◆ Records supplied ◆
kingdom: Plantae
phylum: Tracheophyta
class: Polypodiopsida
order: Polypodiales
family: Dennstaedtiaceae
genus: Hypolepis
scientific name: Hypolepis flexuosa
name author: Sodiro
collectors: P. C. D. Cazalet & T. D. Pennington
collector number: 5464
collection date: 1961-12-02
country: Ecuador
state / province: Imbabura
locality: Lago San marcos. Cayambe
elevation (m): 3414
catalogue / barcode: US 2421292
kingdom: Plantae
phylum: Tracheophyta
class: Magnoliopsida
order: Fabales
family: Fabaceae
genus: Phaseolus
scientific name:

◆ Requirement ◆
Update the items above, changing every "catalogue" to "catalog" and leaving everything else as it is.

◆ Reply to the task ◆
kingdom: Plantae
phylum: Tracheophyta
class: Polypodiopsida
order: Polypodiales
family: Dennstaedtiaceae
genus: Hypolepis
scientific name: Hypolepis flexuosa
name author: Sodiro
collectors: P. C. D. Cazalet & T. D. Pennington
collector number: 5464
collection date: 1961-12-02
country: Ecuador
state / province: Imbabura
locality: Lago San marcos. Cayambe
elevation (m): 3414
catalog / barcode: US 2421292
kingdom: Plantae
phylum: Tracheophyta
class: Magnoliopsida
order: Fabales
family: Fabaceae
genus: Phaseolus
scientific name:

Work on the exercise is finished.